> _Provided passage_
Wednesday 1 May 2013

The battle for air supremacy (Part 94)

From The Guardian:

Heathrow airport has been told to introduce a real-terms cut in the fees it charges airlines in order to curb its "substantial market power" (1) – a move that could put the brakes on spiralling air fare increases...(2)

But the airport, which is controlled by Spanish infrastructure group Ferrovial, warned that the proposals put at risk a long-term capital improvement programme designed to improve facilities for passengers.(3)

Heathrow's profits rose by 12% to £1.3bn in 2012, driven largely by an increase in the fees it charges airlines – by far its largest source of revenue.(4) Although the charges are paid by airlines they are passed on to passengers through higher air fares...(5)...

Publishing its proposals the CAA said: "At Heathrow, the CAA found clear evidence of substantial market power and is proposing a traditional price control mechanism.(6) After a decade when prices have risen – largely to enable major capital investments including new terminals to enhance passenger experience – the CAA is looking to encourage further investment whilst improving value for passengers in other ways."(7)

But Willie Walsh, the chief executive of British Airways parent IAG, warned that the proposals did not go far enough. The head of the largest airline operating from Heathrow said: "Heathrow airport is over-priced, over-rewarded and inefficient, and these proposals, which will result in an increase in prices, fail to address this situation."(8)


1) Airports clearly they do have enormous monopoly power and a large proportion of their landing/take-off charges are location rent, pure and simple. And that monopoly power arises because - for whatever reasons - the number of airports is strictly limited so airports near London are all running at 99.9% of capacity, thus the price which airports can charge is far above their actual costs. Actual spending on running costs is a small fraction of that, and this is the last thing they will cut or else their whole income stream dries up. And even if there were no limit on the number of runways and aircraft movements, I suppose their is a natural upper limit to the number of aircraft movements, the sky is only so big.

2) Similarly, the prices which airlines can charge for tickets is far above their actual running costs. Between them the airports and airlines are running a cartel-monopoly and the passenger pays. If demand increases and supply stays the same, what happens to prices?

3) They would say that, wouldn't they? What facilities, pray tell? Above and beyond the basics like baggage handling and passport control, passengers (and people who come to pick them up) are paying through the nose for parking and refreshments. They pay for themselves.

> _Given task A_
Reproduce the Heathrow post word for word from "Heathrow airport has" to "higher air fares...(5)...".
> _Given task B_
In the Heathrow post, by what percentage did Heathrow's profits rise in 2012?

> _Extracted information_
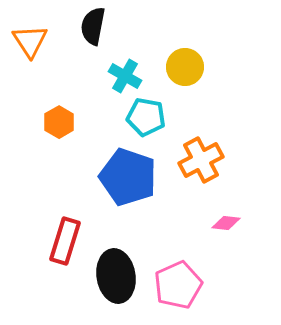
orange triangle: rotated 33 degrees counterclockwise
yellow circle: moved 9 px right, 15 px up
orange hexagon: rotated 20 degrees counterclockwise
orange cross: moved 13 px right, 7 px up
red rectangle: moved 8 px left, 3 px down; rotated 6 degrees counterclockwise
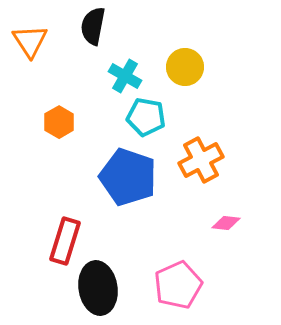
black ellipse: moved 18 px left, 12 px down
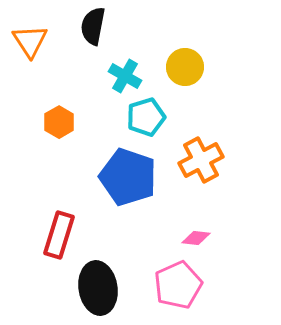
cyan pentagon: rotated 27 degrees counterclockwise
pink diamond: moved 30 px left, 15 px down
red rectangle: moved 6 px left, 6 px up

> _Correct answer A_
Heathrow airport has been told to introduce a real-terms cut in the fees it charges airlines in order to curb its "substantial market power" (1) – a move that could put the brakes on spiralling air fare increases...(2)

But the airport, which is controlled by Spanish infrastructure group Ferrovial, warned that the proposals put at risk a long-term capital improvement programme designed to improve facilities for passengers.(3)

Heathrow's profits rose by 12% to £1.3bn in 2012, driven largely by an increase in the fees it charges airlines – by far its largest source of revenue.(4) Although the charges are paid by airlines they are passed on to passengers through higher air fares...(5)...

> _Correct answer B_
They rose by 12%, to £1.3bn.